= EXERCISE BRIEF =
The response must reproduce exactly every line of the material below holding the word "nose".
--------
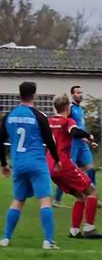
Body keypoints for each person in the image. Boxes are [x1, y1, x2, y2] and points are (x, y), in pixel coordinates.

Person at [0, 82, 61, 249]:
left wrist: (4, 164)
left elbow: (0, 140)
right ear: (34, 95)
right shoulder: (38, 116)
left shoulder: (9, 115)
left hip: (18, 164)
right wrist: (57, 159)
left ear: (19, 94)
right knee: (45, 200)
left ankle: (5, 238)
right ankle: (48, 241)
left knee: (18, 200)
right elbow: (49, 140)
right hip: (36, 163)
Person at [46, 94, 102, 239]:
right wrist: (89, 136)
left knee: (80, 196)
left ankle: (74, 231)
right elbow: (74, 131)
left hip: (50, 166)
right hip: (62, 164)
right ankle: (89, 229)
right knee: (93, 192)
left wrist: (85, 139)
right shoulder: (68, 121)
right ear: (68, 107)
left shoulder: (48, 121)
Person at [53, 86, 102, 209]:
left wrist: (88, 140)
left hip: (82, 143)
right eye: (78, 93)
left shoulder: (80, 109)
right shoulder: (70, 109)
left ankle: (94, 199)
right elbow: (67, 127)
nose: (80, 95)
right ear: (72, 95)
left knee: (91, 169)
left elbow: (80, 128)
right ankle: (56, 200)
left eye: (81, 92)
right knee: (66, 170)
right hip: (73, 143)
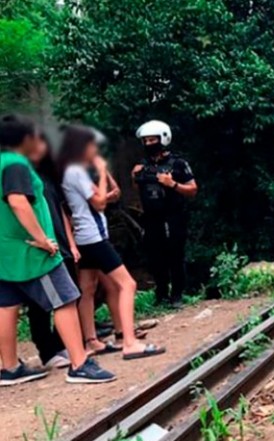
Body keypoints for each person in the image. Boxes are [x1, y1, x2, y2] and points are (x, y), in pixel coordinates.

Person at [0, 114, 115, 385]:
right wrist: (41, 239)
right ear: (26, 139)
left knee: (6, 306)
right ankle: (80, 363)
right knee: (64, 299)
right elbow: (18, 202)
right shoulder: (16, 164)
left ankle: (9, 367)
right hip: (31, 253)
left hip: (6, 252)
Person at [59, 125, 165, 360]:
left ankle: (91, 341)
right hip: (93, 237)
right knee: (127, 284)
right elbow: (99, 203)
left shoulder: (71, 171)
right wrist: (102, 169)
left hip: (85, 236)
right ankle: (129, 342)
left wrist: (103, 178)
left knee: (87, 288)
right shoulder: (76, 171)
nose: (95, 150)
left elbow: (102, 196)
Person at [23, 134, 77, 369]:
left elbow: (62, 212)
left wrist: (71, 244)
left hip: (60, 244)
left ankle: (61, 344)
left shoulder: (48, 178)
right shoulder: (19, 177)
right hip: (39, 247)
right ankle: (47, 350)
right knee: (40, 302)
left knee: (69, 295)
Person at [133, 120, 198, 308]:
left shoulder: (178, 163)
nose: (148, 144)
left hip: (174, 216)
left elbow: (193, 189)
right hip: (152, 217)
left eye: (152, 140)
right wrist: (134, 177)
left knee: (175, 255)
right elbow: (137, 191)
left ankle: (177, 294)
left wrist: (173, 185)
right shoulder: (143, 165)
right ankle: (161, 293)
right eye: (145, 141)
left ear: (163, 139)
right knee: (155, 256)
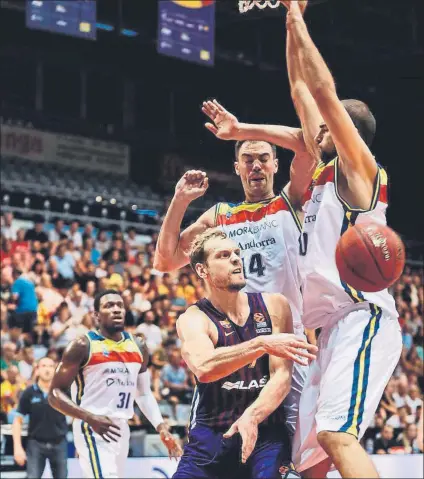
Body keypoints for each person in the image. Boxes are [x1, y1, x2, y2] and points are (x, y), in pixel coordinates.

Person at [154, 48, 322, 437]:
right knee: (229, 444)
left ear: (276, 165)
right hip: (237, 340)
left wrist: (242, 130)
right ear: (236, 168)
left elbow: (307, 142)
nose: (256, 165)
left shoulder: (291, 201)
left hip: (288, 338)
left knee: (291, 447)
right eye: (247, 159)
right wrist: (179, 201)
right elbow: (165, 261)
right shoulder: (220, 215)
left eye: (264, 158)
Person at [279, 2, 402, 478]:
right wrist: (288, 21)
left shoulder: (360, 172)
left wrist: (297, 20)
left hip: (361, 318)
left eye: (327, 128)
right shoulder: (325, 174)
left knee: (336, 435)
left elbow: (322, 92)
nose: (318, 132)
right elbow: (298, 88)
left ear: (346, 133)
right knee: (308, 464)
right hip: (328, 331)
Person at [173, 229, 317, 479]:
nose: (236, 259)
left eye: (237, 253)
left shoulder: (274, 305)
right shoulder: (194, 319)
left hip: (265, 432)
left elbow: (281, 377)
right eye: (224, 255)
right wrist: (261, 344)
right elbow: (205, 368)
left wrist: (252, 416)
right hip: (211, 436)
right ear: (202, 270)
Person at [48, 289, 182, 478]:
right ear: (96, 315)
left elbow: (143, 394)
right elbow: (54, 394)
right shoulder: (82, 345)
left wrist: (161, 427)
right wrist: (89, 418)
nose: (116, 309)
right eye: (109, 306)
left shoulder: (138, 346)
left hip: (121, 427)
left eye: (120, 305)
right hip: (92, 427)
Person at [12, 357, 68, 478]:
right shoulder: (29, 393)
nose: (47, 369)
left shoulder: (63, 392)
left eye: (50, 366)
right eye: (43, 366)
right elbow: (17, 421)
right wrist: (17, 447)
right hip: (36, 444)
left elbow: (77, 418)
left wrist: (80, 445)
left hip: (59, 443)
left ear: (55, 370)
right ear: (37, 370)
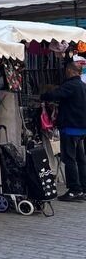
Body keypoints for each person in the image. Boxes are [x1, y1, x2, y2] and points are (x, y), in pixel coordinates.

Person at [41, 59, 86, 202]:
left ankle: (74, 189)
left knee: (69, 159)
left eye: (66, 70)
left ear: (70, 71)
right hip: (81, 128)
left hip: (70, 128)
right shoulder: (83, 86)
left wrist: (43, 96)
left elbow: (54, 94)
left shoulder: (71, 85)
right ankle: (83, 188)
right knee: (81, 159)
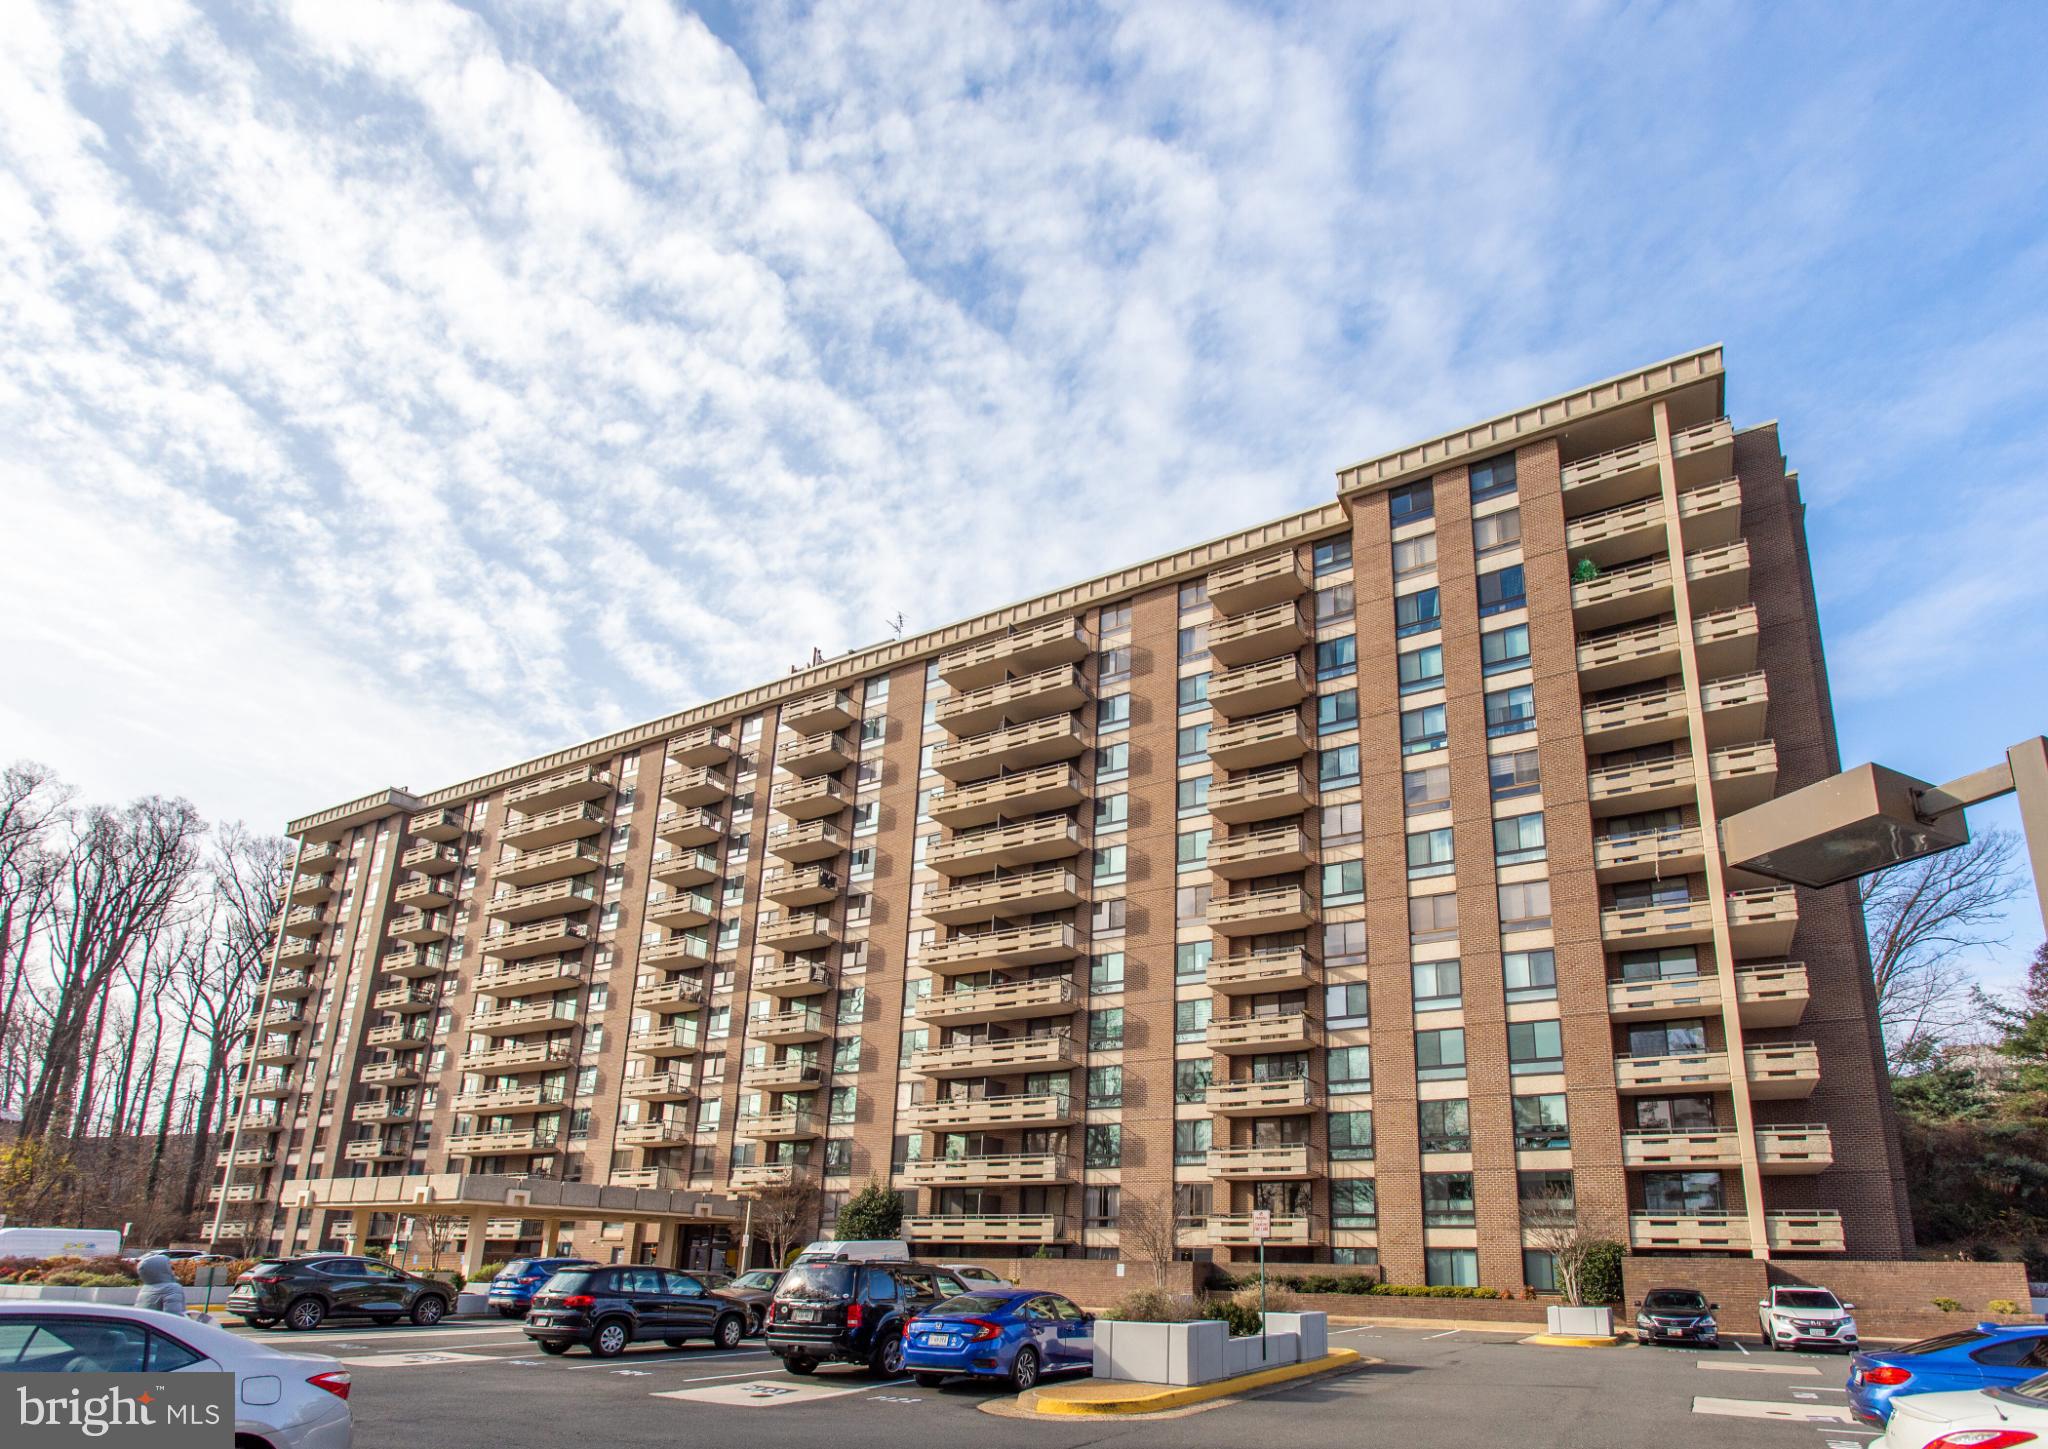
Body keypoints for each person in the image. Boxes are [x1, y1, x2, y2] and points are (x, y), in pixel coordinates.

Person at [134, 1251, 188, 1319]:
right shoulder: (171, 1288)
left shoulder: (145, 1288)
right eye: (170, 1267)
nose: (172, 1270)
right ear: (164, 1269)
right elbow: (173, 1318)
--------
= EXERCISE RESULT =
nose: (80, 95)
nose: (95, 150)
nose: (148, 144)
nose: (256, 165)
nose: (318, 132)
nose: (236, 259)
nose: (116, 309)
nose: (47, 369)
nose: (172, 1270)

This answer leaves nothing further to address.